> **Task requirements**
Beginning with the line where "- cell phone [568,714,658,742]" appears, please restate each line of the records below word for word until the last one, inclusive, and nothing else.

> **Given data**
[Start of section]
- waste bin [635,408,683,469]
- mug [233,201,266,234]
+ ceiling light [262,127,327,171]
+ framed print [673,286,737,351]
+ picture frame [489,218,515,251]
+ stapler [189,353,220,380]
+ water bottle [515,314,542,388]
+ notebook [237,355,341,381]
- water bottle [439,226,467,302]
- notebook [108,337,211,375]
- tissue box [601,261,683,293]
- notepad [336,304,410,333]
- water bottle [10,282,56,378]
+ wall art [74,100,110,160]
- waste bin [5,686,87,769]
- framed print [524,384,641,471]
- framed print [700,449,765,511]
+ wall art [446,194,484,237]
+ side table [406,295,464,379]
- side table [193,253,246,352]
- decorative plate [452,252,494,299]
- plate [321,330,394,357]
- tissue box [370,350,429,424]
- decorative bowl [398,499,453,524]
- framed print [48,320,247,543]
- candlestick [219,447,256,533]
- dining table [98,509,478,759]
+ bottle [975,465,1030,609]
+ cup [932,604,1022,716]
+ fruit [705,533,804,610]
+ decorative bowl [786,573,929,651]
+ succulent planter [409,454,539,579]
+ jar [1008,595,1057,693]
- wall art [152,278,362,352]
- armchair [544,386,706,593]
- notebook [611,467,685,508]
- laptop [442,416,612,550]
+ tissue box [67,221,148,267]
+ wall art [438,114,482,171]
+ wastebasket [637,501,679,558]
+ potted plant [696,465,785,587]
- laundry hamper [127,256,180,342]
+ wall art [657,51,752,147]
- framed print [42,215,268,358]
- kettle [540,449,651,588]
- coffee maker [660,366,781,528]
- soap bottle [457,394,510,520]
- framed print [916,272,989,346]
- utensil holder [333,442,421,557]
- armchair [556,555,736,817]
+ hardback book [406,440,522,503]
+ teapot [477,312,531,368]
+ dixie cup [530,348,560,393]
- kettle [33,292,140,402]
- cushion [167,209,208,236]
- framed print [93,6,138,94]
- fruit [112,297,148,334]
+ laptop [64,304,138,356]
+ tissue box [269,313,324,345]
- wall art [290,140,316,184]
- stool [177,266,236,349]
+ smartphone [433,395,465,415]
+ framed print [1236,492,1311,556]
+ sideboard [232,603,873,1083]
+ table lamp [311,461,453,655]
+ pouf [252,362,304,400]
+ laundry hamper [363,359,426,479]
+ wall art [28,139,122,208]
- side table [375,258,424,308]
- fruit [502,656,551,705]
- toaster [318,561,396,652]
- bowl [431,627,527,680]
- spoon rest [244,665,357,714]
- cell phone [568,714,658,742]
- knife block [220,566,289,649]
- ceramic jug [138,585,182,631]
[End of section]
> **Answer**
- cell phone [568,714,658,742]
- knife block [220,566,289,649]
- ceramic jug [138,585,182,631]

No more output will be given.